Aziz said: "Christie's was in exactly the same position as us, but it got the personal intervention of the Prime Minister because he was there on a planned visit and was hijacked by some fundraisers and promised to look in to it. We are pleased it got its money and if that is the solution then we would like to do that too."
He said Gordon Brown had not replied to a letter from Naomi House asking him to intervene on its behalf. But he said Naomi House had been advised that his intervention in the Christie's case strengthened its own legal case. "It is a welcome inconsistency," he said.

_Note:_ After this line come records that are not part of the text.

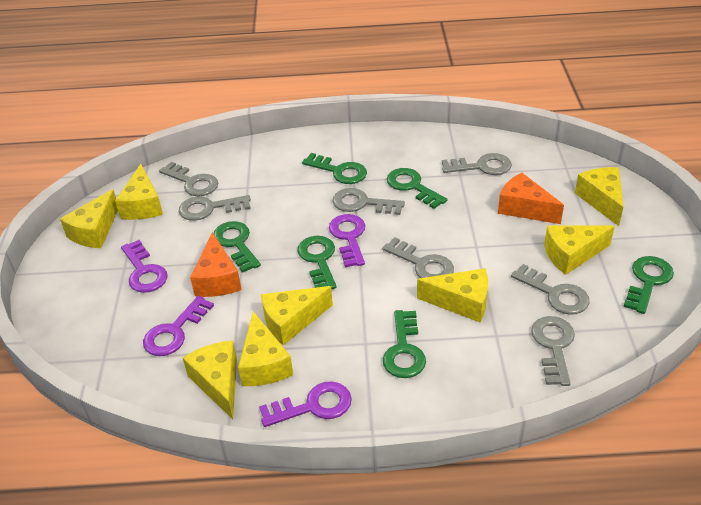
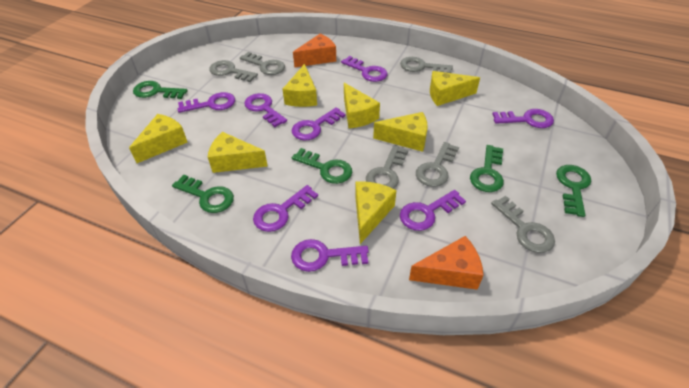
green key: [213,221,261,273] [297,236,337,289] [302,153,367,184] [383,310,426,378] [387,168,447,209] [623,256,674,314] = 6 -> [133,81,188,99] [172,175,234,213] [292,148,352,184] [470,145,504,192] [556,165,591,217] = 5
grey key: [159,162,218,196] [179,195,251,221] [333,188,405,215] [382,237,454,278] [442,153,512,175] [511,264,590,315] [531,316,575,386] = 7 -> [209,60,258,82] [240,52,285,75] [366,145,408,189] [400,57,453,73] [416,142,459,187] [491,196,555,253] = 6
purple key: [121,240,168,293] [143,296,214,356] [259,381,352,427] [329,214,365,267] = 4 -> [178,92,235,113] [244,93,287,127] [253,185,318,232] [291,239,369,272] [292,107,346,140] [341,56,388,82] [400,190,466,231] [493,109,554,128] = 8
yellow cheese: [60,189,118,248] [115,164,163,220] [183,340,237,419] [238,311,293,386] [261,286,333,345] [417,268,488,322] [544,226,615,275] [575,167,623,226] = 8 -> [129,114,188,163] [208,132,268,173] [283,64,317,107] [344,83,380,128] [355,181,397,244] [373,112,428,152] [430,71,480,106] = 7

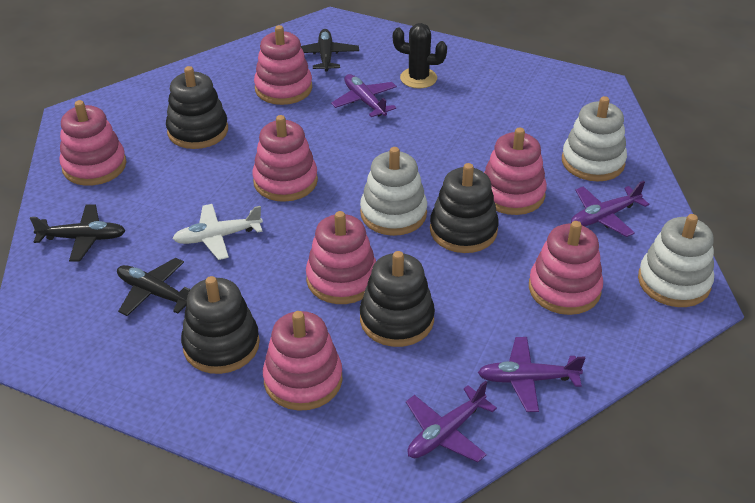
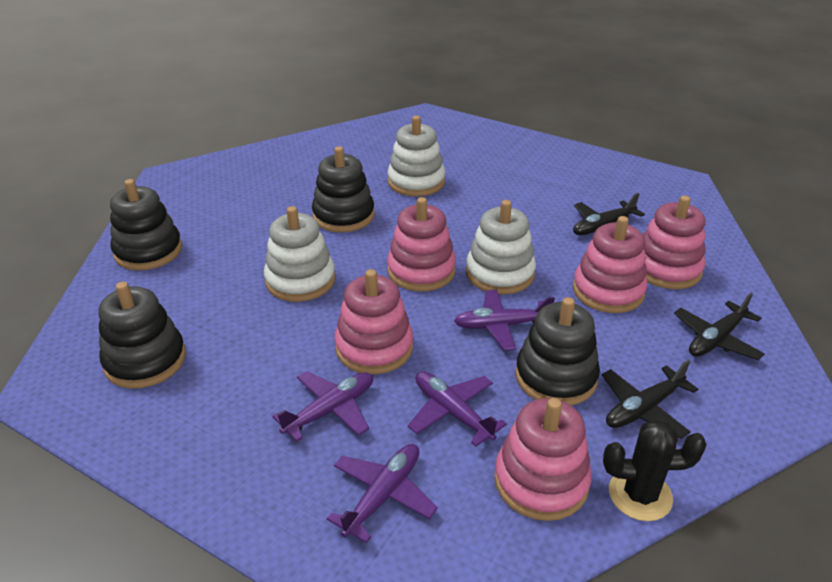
pink stacking toy: [59,100,127,186] [252,115,318,202] [254,25,312,105] [263,311,343,411] [306,211,376,304] [484,128,547,215] [529,221,603,315] = 7 -> [335,269,413,374] [387,197,456,291] [494,398,592,521] [573,216,647,313] [643,195,706,289] = 5
white plane: [173,204,263,260] = 1 -> none = 0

He said the charity was wary of throwing good money after bad but insisted the cost of the legal challenge was much less than the figure it stood to gain.
He said: "We want the Government to see the iniquity of compensating retail depositors but not us because we are supposedly sophisticated investors."
He said Dave Whelan, founder of JJB Sports and the chairman of Wigan Athletic Football Club, had more than £60m of his own funds tied up in the Icelandic banks but had had it returned to him on a fast-track basis following the intervention of the chancellor Alistair Darling. "If he is not a sophisticated investor then I am a Dutchman," Aziz said.
Dominic Sullivan, director of legal services at Cats Protection, which is spearheading the SOS group, said: "We will no doubt be speaking to Naomi House and the rest of SOS about Naomi House's planned action against the Government over the next few days. Each charity has to do what it thinks best to recover its funds and each charity has to make its own decisions about individual and collective action."